From Bruce Wharram <bruce.wharram@sev.org>

The Advocate
www.stamfordadvocate.com

Handicapped city woman collects prosthetics for her native Haiti

By Christiana Sciaudone
Staff Writer

Published June 21 2005

Marie Malaika Boyer hobbled and bled on her first set of wooden legs. But
she had to get back to high school in Haiti after losing her limbs below the
knee at 16. Nothing would stop her.

Boyer, 27, who now lives in Stamford, got her artificial legs at St.
Vincent's Center for Handicapped Children in Port-au-Prince, which she said
is the only place in Haiti for prosthetics.

Now, years after receiving that first pair of dark-stained wood legs
complete with leather buckles, Boyer is in the United States scavenging for
fake fingers, arms, braces, socks and miscellaneous bolts and screws to send
to St. Vincent's.

Mike Hoffmann of Hanger Prosthetics & Orthotics Inc. in Stamford gives Boyer
socks for amputees. The socks are overstock, outdated or the packaging is
yellowed and won't sell, he said. Specially designed socks are used by
amputees to prevent chafing against their prosthetics.

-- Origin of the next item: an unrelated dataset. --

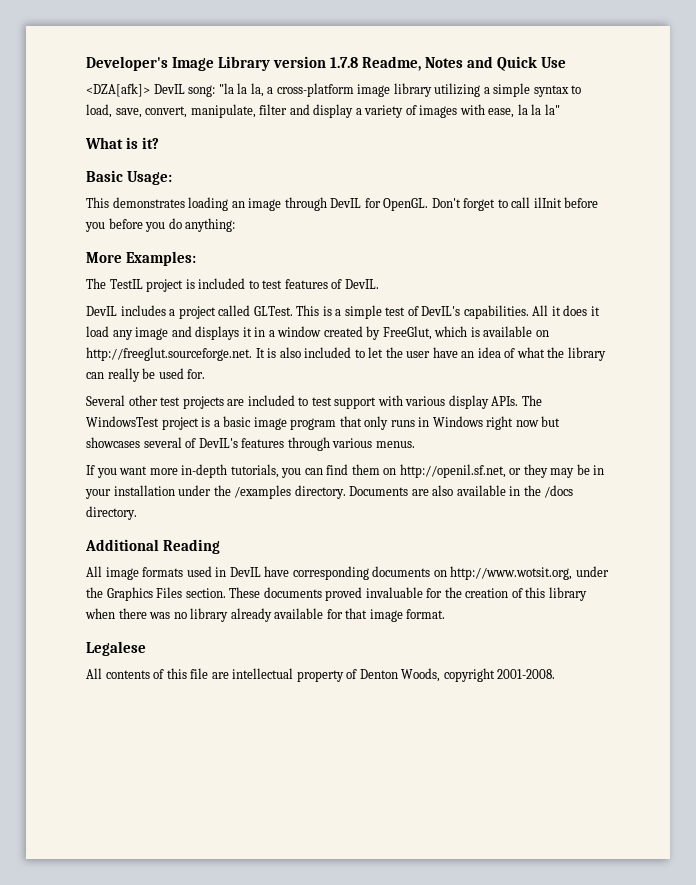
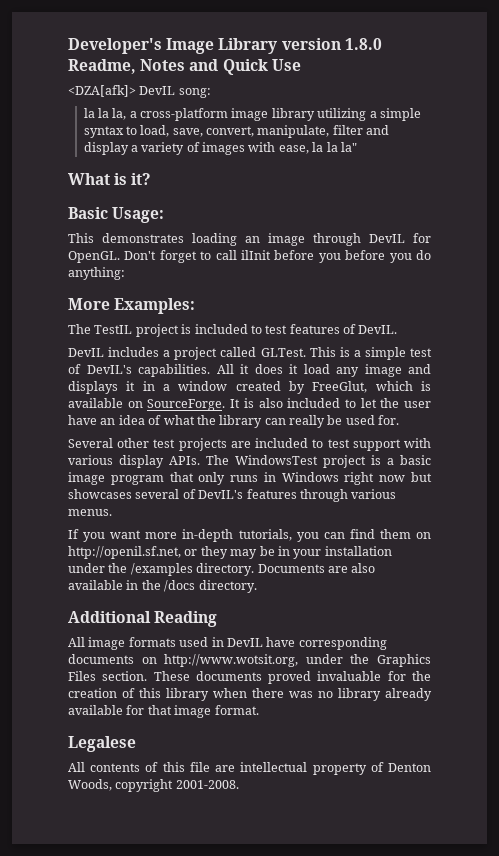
[330,57,359,68] 1.7.8 -> [344,38,382,50] 1.8.0
[218,83,234,94] "la -> [83,108,95,118] // la
[86,347,252,361] http://freeglut.sourceforge.net. -> [147,399,226,411] SourceForge.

Hoffmann said no used prosthetics or parts may be resold in the United
States, even if the piece was never used and is in perfect condition.

Boyer has made the most of that, and about twice a year, sends 50-gallon
drums filled with prosthetic pieces as part of the Malaika Boyer Foundation,
a nonprofit she established in 2000. That was a year after her arrival in
Connecticut.

Boyer travels to Haiti once a year to give seminars and talks in a country
that she said is intolerant of the handicapped.

"Once you are handicapped, it's like you are dead," she said. "Like you are
ignored. . . . It's something that's taboo. You just don't talk about it."

Tthe first handicapped person Boyer knew was herself. In 1995, she suffered
from migraine headaches. Her doctor prescribed vitamin E, which can be toxic
for some people.

After two pills, Boyer fell into a three-day coma. Scars grew on her arms
and legs and within a month, her legs were gangrenous. They were amputated 2
inches below the knee.

"I took it with a lot of courage," Boyer said. "I never looked back. I never
blamed somebody."

Boyer is modest and demure, yet she commands respect with her steady,
determined demeanor.

When she walks, it is impossible to tell that prosthetics are beneath her
long skirts.

Boyer is trying out her third pair of prosthetics. They have not been fitted
with silicone that will be her skin, and they look machine-like, a brace and
a shiny metal pole planted into a plastic foot.

After her arrival in the United States, Boyer graduated from Norwalk
Community College, and in December, from the University of Connecticut, with
majors in psychology and sociology. She received several thousands of
dollars in scholarships from Person-to-Person, a nonprofit social service
agency in Darien, and was a guest at the group's annual graduation party in
Darien last week.

Last week, Boyer interviewed with the state Department of Children and
Families in Norwalk for a position as a social worker.

At the event in a private back yard overlooking Holly Pond and Long Island
Sound, Boyer said she reaches Haitians here and abroad through church.

She said many Haitians resent helping the handicapped because most are so
poor. Boyer has the perspective of both sides because she was once not
handicapped. Her work, she hopes, will help them be more understanding.